«Безнравственным мы называем, сплошь и рядом, человека, который своими внешними поступками нарушает принятые в обществе правила, приличия и благопристойности, обнаруживает порочные наклонности или нагло и дерзко попирает божеские человеческие законы.
В том же смысле мы говорим и об общественной нравственности, означая этим способ и характер внешних действий, если не всех, то значительного большинства людей в данном обществе.
В этих и подобных им выражениях внешняя, объективная сторона поступков – та, которою человек соприкасается с другими людьми или вступает в отношения с обществом и представителями общественной или государственной власти, – ставится на одну доску с внутренней, душевной и подразумевается, что понятие нравственности слагается из обеих сторон вместе. Но правилен ли такой взгляд?
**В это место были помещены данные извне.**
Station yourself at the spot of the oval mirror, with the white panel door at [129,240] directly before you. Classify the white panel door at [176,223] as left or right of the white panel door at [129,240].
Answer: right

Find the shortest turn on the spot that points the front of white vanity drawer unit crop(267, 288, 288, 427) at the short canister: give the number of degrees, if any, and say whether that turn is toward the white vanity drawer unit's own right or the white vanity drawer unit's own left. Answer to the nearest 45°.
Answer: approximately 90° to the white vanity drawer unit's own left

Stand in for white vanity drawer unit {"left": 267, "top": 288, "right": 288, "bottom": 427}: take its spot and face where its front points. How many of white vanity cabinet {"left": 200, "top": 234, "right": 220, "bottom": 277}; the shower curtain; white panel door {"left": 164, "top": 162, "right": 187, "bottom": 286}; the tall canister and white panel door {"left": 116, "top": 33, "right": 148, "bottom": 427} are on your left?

Мы думаем, что нет. В нашем понятии поступком, действием может быть результат душевной деятельности, ничем не заявивший себя во внешнем мире, точно так же, как есть множество внешних действий, вовсе не вменяемых с нравственной точки зрения» (Там же).
Что мы видим в этом рассуждении? Кавелин не задается целью дать описание или определение нравственности как таковой. Он выводит свое понятие о нравственности как о том, что способно спасти его мир. Это определение, как и определяемое им понятие, узко. Это видно из того, что он сам говорит о том, что в общем мнении существует и общественная нравственность, а я бы сказал, что существует нравственность обычая и нравственность, которую ты избираешь себе осмысленно и независимо от нравственности своего общества.
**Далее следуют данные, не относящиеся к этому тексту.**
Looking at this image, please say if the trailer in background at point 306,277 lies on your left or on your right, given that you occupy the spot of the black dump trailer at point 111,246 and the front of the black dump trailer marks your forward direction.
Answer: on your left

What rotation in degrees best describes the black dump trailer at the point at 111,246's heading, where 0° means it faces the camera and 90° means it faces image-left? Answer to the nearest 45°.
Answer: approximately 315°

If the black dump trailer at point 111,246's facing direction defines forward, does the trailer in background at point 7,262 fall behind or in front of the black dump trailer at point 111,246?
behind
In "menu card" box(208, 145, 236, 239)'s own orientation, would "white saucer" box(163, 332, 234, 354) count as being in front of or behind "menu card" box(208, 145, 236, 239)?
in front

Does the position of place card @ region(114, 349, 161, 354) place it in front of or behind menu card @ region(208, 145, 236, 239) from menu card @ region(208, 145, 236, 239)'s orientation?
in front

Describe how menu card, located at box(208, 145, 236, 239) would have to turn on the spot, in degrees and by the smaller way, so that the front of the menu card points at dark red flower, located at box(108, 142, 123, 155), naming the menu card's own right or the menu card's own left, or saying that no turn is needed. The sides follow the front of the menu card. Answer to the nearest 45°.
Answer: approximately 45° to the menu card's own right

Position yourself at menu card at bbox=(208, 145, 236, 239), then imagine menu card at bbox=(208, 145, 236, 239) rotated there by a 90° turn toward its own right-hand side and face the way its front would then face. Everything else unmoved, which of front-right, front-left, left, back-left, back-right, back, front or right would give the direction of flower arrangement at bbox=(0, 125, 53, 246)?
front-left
Но и подход Кавелина возможен, потому что нравственность личная не только безусловно существует, но и движет людьми. С психологической точки зрения, она очень важна, и ее надо изучать как одну из двух граней общего понятия нравственности. Более того, никто из нравственных философов, создававших этики, и не занимался нравственностью в широком смысле. Все они, начиная с Аристотеля, думали лишь о создании нового действенного орудия переделки общества ради улучшения или усиления государства. Идти эта переделка должна была изнутри человека, как смена его поведения. В этом смысле Кавелин строго выдерживает требования к созданию Этики как науки о нравственности в узком смысле.
Отличие Этики Кавелина от европейских Этик восемнадцатого-девятнадцатого столетий в том, что он не только вслед за Аристотелем заявляет, что нравственный поступок вытекает из душевной деятельности, но и пытается это понять.
«Внутренние, душевные поступки суть явления или события в психической жизни отдельного лица, а внешние, объективные поступки производят перемены в мире внешних явлений, представляют факты объективного характера и свойства» (Там же, с.905).
Далее Кавелин снова возвращается к культурно-историческому подходу и отделяет предмет своего исследования еще от одного понятийного слоя, а именно от смешения нравственности в узком смысле с нравственностью, как нравами и обычаями. Его интересует только то, что движет человеком, избравшим жить независимо от общественного мнения, в сущности, человеком образованным, просвещенным, то есть отторгнувшим «предание» или заветы родной культуры.
«Как нравственные явления перепутаны в наших понятиях с правовыми, так и наоборот, правовые с нравственными. Под неопределенным и туманным выражением: “общественная нравственность” мы разумеем собственно сложившиеся в обществе нравы, обычаи, привычки; но они, очевидно, относятся не к внутренним душевным движениям, а к их внешним проявлениям, а потому, как объективные нормы внешних поступков, имеют правовой характер; мерило нравственности к ним неприменимо, и называть их нравственными или безнравственными нельзя.
Нравы, обычаи, привычки обусловлены сожительством людей в обществе и государстве, имеют своим источником потребности организованного быта людей и следовательно относятся к области права…» (Там же, с.906).
Кавелин здесь и прав и не прав. Проще говоря, его точка зрения имеет право на существование, и уж тем более нравственность общественную можно рассматривать через право, поскольку она – всего лишь неписанный закон поведения, а не внутренний душевный позыв к добру. При этом он не прав в том, что именно ее язык называет нравственностью. И к тому же, это только нравственные философы решили, что настоящая нравственность должна вести к добру. Вот захотелось им, чтобы было так. И это признак лишь одного общества, а именно христианского. Ислам, буддизм или конфуцианство исходят совсем из других ценностей.